Diego Rodrigues 24/05/2023
"O passado é uma roupa que não nos serve mais"
Para muitos, a obra prima do escritor japonês, e vencedor do Nobel, Yasunari Kawabata. "O País das Neves" foi publicado em sua primeira versão em 1937 e teve sua versão definitiva finalizada após a Segunda Guerra Mundial. O breve romance gira em torno do excêntrico professor Shimamura, que visita uma região montanhosa do Japão em busca de uma gueixa que conheceu anos atrás. A montanha, a neve e a beleza da jovem Komako exercem certo fascínio no nosso protagonista, que de tempos em tempos deixa a conturbada capital e a monotonia do lar para visitar a região conhecida como País das Neves. Envolta em mistério, melancolia, sensualidade e elementos da natureza, a estadia de Shimamura acaba se revelando uma constante busca pelo "eu".
Kawabata é dono de uma das escritas mais bonitas com que já me deparei. Marcada por lirismo e um sensorialismo exacerbado, sua narrativa consegue nos transportar facilmente para outras paragens. No caso, para um pequeno vilarejo coberto de neve em meio as montanhas japonesas. Nem preciso dizer o quanto esse livro é aconchegante na companhia de uma xícara de café, né? (em especial, para aqueles que gostam de um friozinho). A obra também nos apresenta vários elementos da cultura japonesa, como as gueixas, o som do shamisen (instrumento musical típico), a tecelagem do chijimi (tecido produzido no Japão) e alguns costumes populares. Como resultado, temos uma leitura sensível e contemplativa, desprovida de grandes acontecimentos, mas rica em significação.
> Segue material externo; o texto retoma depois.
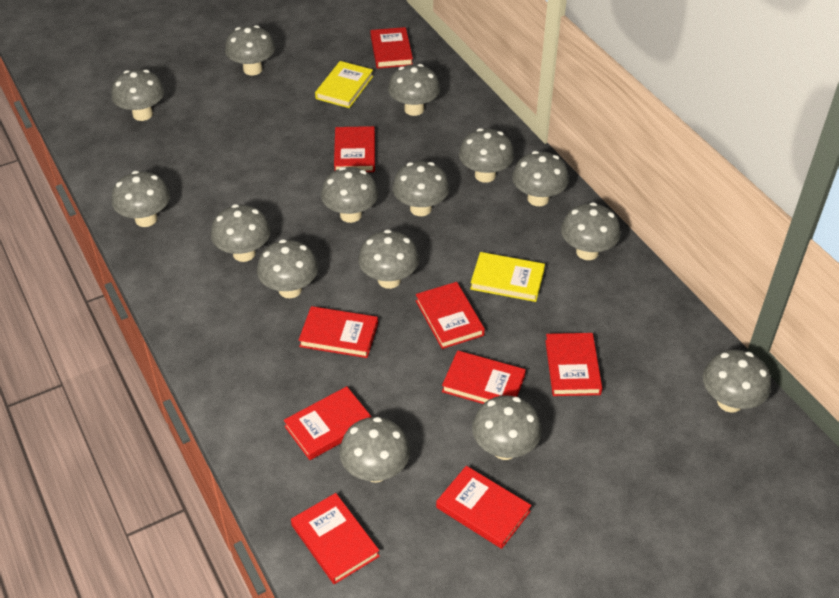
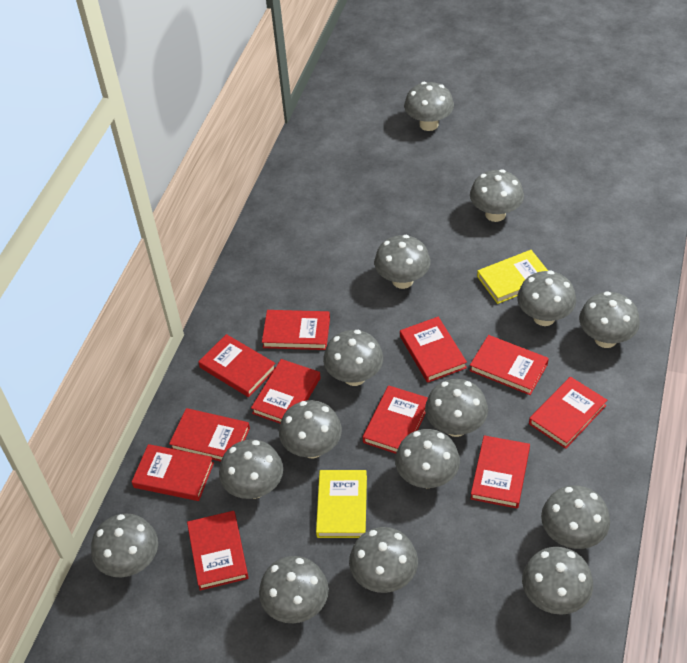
red book: [284,386,372,460] [291,493,380,584] [299,306,378,358] [334,126,375,172] [370,27,413,69] [416,282,485,349] [436,466,532,549] [442,350,526,404] [545,333,602,396] = 9 -> [132,444,214,501] [169,408,250,462] [187,511,249,590] [198,334,275,397] [251,359,321,424] [262,310,330,350] [363,385,428,454] [400,317,467,383] [470,335,549,395] [471,435,530,509] [529,377,607,449] = 11

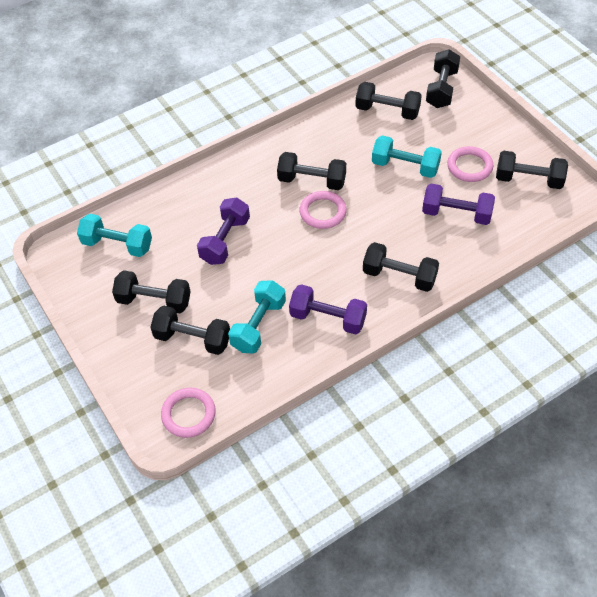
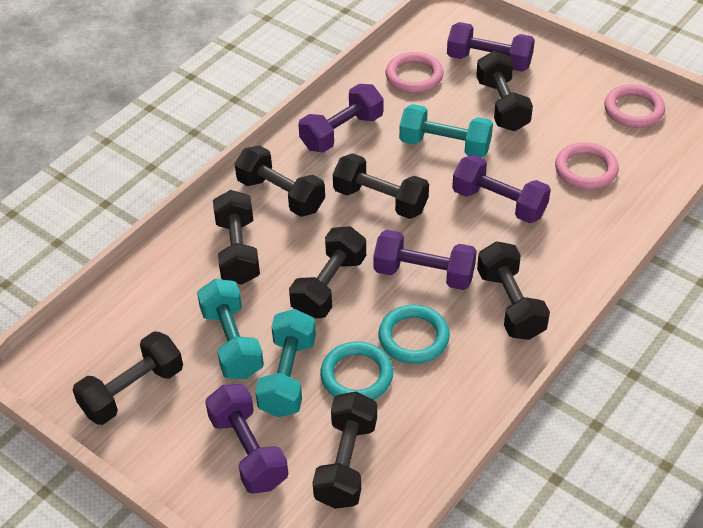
black dumbbell: [112,270,191,313] [150,306,230,355] [277,152,346,190] [355,82,422,120] [363,242,439,292] [426,49,460,108] [496,151,568,189] = 7 -> [73,331,183,425] [213,190,260,285] [235,145,325,217] [289,226,366,318] [312,392,377,509] [333,153,429,219] [476,51,533,131] [477,241,550,340] = 8
purple dumbbell: [197,198,250,265] [289,284,367,334] [422,184,495,225] = 3 -> [205,384,288,494] [298,84,383,153] [373,230,477,290] [447,22,535,72] [452,155,551,223] = 5
turquoise ring: none = 0 -> [320,342,393,400] [378,305,450,364] = 2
É um livro que trata, de forma muito delicada, da passagem do tempo e da efemeridade das nossas relações, como amamos e deixamos de amar, desejamos e deixamos de desejar, e a dificuldade em deixar pra trás aquilo que deve ser deixado. Um sentimento de nostalgia permeia toda a obra, não por acaso repleta de flashbacks e alusões a espelhos e imagens sobrepostas. Shimamura é o tipo de personagem que olha muito pra trás e se perde facilmente em seus devaneios, parece sempre retornar a montanha em busca de algo que já não existe. Mas, como dizia Belchior, "o passado é uma roupa que não nos serve mais". Talvez todos nós tenhamos uma "montanha" para a qual gostaríamos de retornar nos momentos difíceis. Afinal, o passado sempre deixa marcas. Mas é importante aprender com o mesmo e superá-lo, ou corremos o risco de viver eternamente em um País das Neves.